31st Virginia at Cedar Mountain

This is the 3rd installment of a series of four memorable tours given at Cedar Mountain Battlefield in 2019. A descendant’s interest in his ancestor prompts a guided tour focusing on the 31st Virginia.

On September 25, 2019, Friends of Cedar Mountain vice president Michael Block hosted Dr. Victor L. Thacker, retired Air Force Colonel, on a visit to the Cedar Mountain battlefield. Mike contributed the following tour report.

Victor was most interested in the 31st Virginia Infantry, as his great great uncle French Harding played a prominent role in the August 9 fight. The 31st Virginia was part of Jubal Early’s Brigade, Ewell Division; all part of Stonewall Jackson’s Army of the Shenandoah.

After introductions, we traveled south to the ford at Crooked Run, where Harding and the Army of the Shenandoah crossed as they advanced towards the eventual fight. The ford is on private property, with very limited access.

We continued to follow the Confederate march to a point just west of the battlefield, where Early’s command briefly rested along the banks of one of Crooked Run’s feeder streams, then marched on to the battlefield.

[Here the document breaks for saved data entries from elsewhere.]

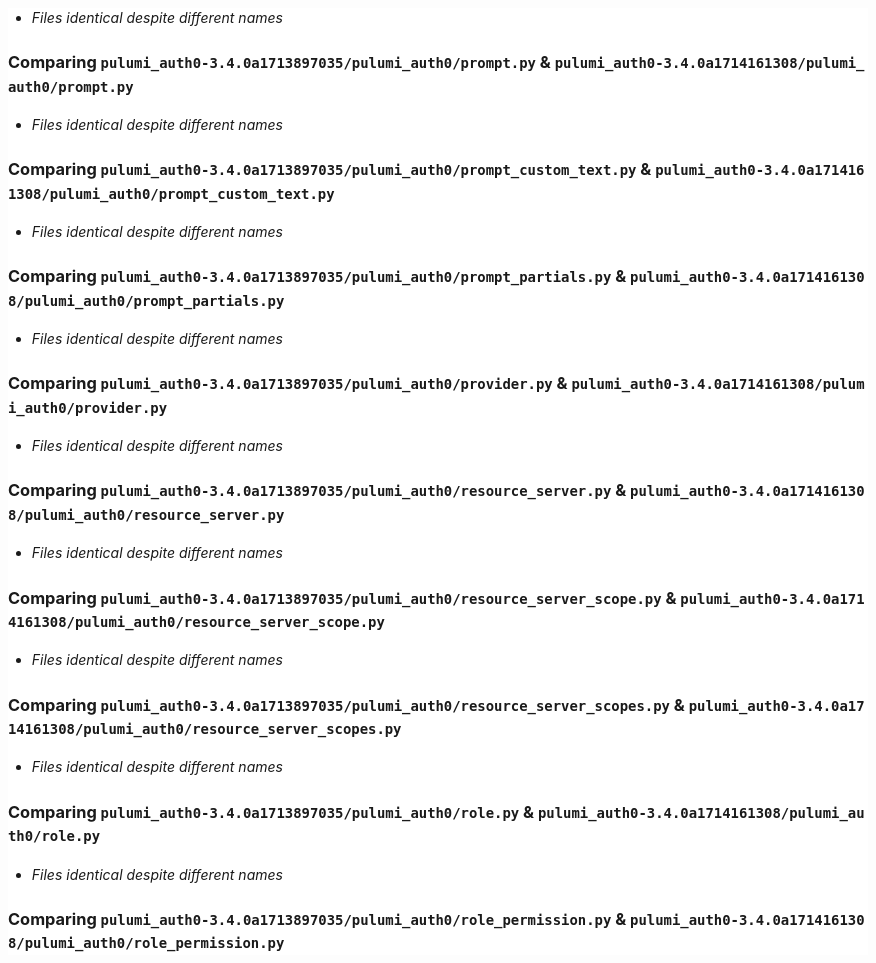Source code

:  * *Files identical despite different names*

### Comparing `pulumi_auth0-3.4.0a1713897035/pulumi_auth0/prompt.py` & `pulumi_auth0-3.4.0a1714161308/pulumi_auth0/prompt.py`

 * *Files identical despite different names*

### Comparing `pulumi_auth0-3.4.0a1713897035/pulumi_auth0/prompt_custom_text.py` & `pulumi_auth0-3.4.0a1714161308/pulumi_auth0/prompt_custom_text.py`

 * *Files identical despite different names*

### Comparing `pulumi_auth0-3.4.0a1713897035/pulumi_auth0/prompt_partials.py` & `pulumi_auth0-3.4.0a1714161308/pulumi_auth0/prompt_partials.py`

 * *Files identical despite different names*

### Comparing `pulumi_auth0-3.4.0a1713897035/pulumi_auth0/provider.py` & `pulumi_auth0-3.4.0a1714161308/pulumi_auth0/provider.py`

 * *Files identical despite different names*

### Comparing `pulumi_auth0-3.4.0a1713897035/pulumi_auth0/resource_server.py` & `pulumi_auth0-3.4.0a1714161308/pulumi_auth0/resource_server.py`

 * *Files identical despite different names*

### Comparing `pulumi_auth0-3.4.0a1713897035/pulumi_auth0/resource_server_scope.py` & `pulumi_auth0-3.4.0a1714161308/pulumi_auth0/resource_server_scope.py`

 * *Files identical despite different names*

### Comparing `pulumi_auth0-3.4.0a1713897035/pulumi_auth0/resource_server_scopes.py` & `pulumi_auth0-3.4.0a1714161308/pulumi_auth0/resource_server_scopes.py`

 * *Files identical despite different names*

### Comparing `pulumi_auth0-3.4.0a1713897035/pulumi_auth0/role.py` & `pulumi_auth0-3.4.0a1714161308/pulumi_auth0/role.py`

 * *Files identical despite different names*

### Comparing `pulumi_auth0-3.4.0a1713897035/pulumi_auth0/role_permission.py` & `pulumi_auth0-3.4.0a1714161308/pulumi_auth0/role_permission.py`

At the start of the day’s fighting, Early was ordered to advance and clear out the Federal cavalry, who were maintaining a picket line. Early’s Virginians advanced and made short work of the horse soldiers, clearing the western end of the field and allowing Jackson’s men to deploy.

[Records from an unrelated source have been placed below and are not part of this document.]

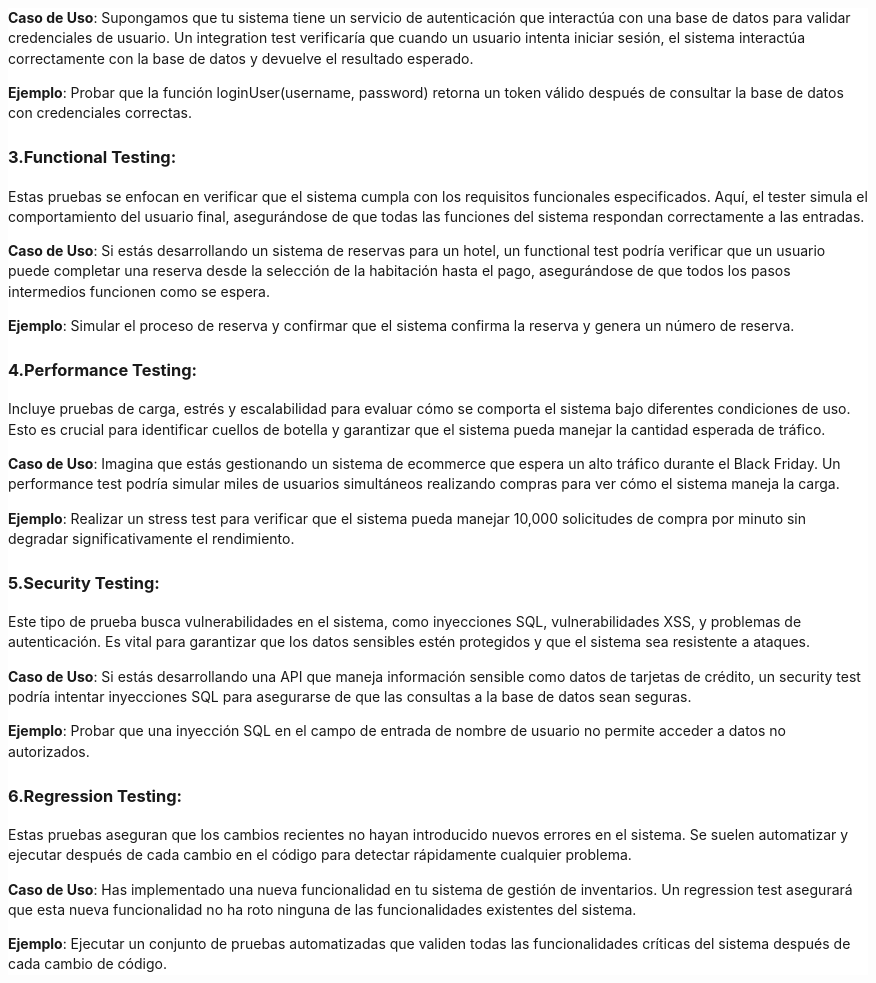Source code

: **Caso de Uso**: Supongamos que tu sistema tiene un servicio de autenticación que interactúa con una base de datos para validar credenciales de usuario. Un integration test verificaría que cuando un usuario intenta iniciar sesión, el sistema interactúa correctamente con la base de datos y devuelve el resultado esperado.

**Ejemplo**: Probar que la función loginUser(username, password) retorna un token válido después de consultar la base de datos con credenciales correctas.

### 3.Functional Testing: 
Estas pruebas se enfocan en verificar que el sistema cumpla con los requisitos funcionales especificados. Aquí, el tester simula el comportamiento del usuario final, asegurándose de que todas las funciones del sistema respondan correctamente a las entradas.

**Caso de Uso**: Si estás desarrollando un sistema de reservas para un hotel, un functional test podría verificar que un usuario puede completar una reserva desde la selección de la habitación hasta el pago, asegurándose de que todos los pasos intermedios funcionen como se espera.

**Ejemplo**: Simular el proceso de reserva y confirmar que el sistema confirma la reserva y genera un número de reserva.

### 4.Performance Testing: 
Incluye pruebas de carga, estrés y escalabilidad para evaluar cómo se comporta el sistema bajo diferentes condiciones de uso. Esto es crucial para identificar cuellos de botella y garantizar que el sistema pueda manejar la cantidad esperada de tráfico.

**Caso de Uso**: Imagina que estás gestionando un sistema de ecommerce que espera un alto tráfico durante el Black Friday. Un performance test podría simular miles de usuarios simultáneos realizando compras para ver cómo el sistema maneja la carga.

**Ejemplo**: Realizar un stress test para verificar que el sistema pueda manejar 10,000 solicitudes de compra por minuto sin degradar significativamente el rendimiento.

### 5.Security Testing: 
Este tipo de prueba busca vulnerabilidades en el sistema, como inyecciones SQL, vulnerabilidades XSS, y problemas de autenticación. Es vital para garantizar que los datos sensibles estén protegidos y que el sistema sea resistente a ataques.

**Caso de Uso**: Si estás desarrollando una API que maneja información sensible como datos de tarjetas de crédito, un security test podría intentar inyecciones SQL para asegurarse de que las consultas a la base de datos sean seguras.

**Ejemplo**: Probar que una inyección SQL en el campo de entrada de nombre de usuario no permite acceder a datos no autorizados.

### 6.Regression Testing: 
Estas pruebas aseguran que los cambios recientes no hayan introducido nuevos errores en el sistema. Se suelen automatizar y ejecutar después de cada cambio en el código para detectar rápidamente cualquier problema.

**Caso de Uso**: Has implementado una nueva funcionalidad en tu sistema de gestión de inventarios. Un regression test asegurará que esta nueva funcionalidad no ha roto ninguna de las funcionalidades existentes del sistema.

**Ejemplo**: Ejecutar un conjunto de pruebas automatizadas que validen todas las funcionalidades críticas del sistema después de cada cambio de código.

We began our tour of the fighting again on private property (with permission), where the 31st Virginia fought. Early’s brigade aligned to the south of modern US Route 15 and spent the majority of the day fighting near the Crittenden Lane, first on a rise to the east, and later in the fields below the lane. Victor was knowledgeable about the fight and the role the 31st played.

Dr. Thacker
Dr. Victor Thacker on the battlefield.

In September 2019, much like August 1862, the land was in corn. We were able to find viewing points along the field as Early’s portion of the fight was discussed. In that late 1862 afternoon, combined advances by three Federal Brigades broke portions of the Confederate lines, including Early’s position on this rise.  The 31st retreated about 200 yards into a wooded hollow and that is where French Harding had his moment. 

Jubal Early, in his after-action report, stated the event thusly: “A body of men from the Thirty-First Virginia Regiment, around their colors, advancing the same way, attracted my attention by their gallantry. I was particularly struck by the bravery exhibited by the color-bearers, of these two regiments (the 13th being the other), who, with these small bodies of men around them, were waving their flags in the very front, as if to attract a fire upon them, and advancing all the well.” One of those color-bearers was French Harding.1

Harding’s memoirs were published in 2000 and tell the same story, from his perspective. “My Immediate later actions is to me, now inexplicable. Probably I then had no reason for it, other than the knowledge that some of my comrades had been left dead, and others wounded, on the battlefield. Be that as it may, one of the color guard – Martin Mulvey – had brought up the regimental flag; which I at once caught up and waved, called the boys to follow me, and without orders, started back to meet the enemy.”2

It is always a moving experience to walk significant family ground and it was not different for Victor Thacker. As a guide I draw profound pleasure from walking with descendants, recounting their personal histories on the spot where that history occurred. 

We followed French and the 31st Virginia as they advanced across the corn toward the Culpeper Court House – Orange Courthouse road, as they chase the broken Federal ranks and where the fighting for this particular unit ended.  

Victor Thacker photographs Early’s Brigade Marker at “The Point.”

Our last stop was The Point, where the recovered Grimsley Marker for Early’s Brigade is now located. It was a bright clear early afternoon, and easy for both of us to look at the rolling land, practically unchanged in 157 years, to reflect on the events and fortunes of all involved that day. Harding French survived the Battle of Cedar Mountain without injury, but was wounded in the arm three weeks later in the Thunder at Ox Hill.

French Harding survived that wound and the war.


NOTES:

1.   Official Records, Series 1, Vol. 12, Part 2, p 233.

2.  Thacker, Victor K., ed., French Harding Civil War Memoirs, (Parsons, WV, McClain Printing Company, 2000), p 60-61.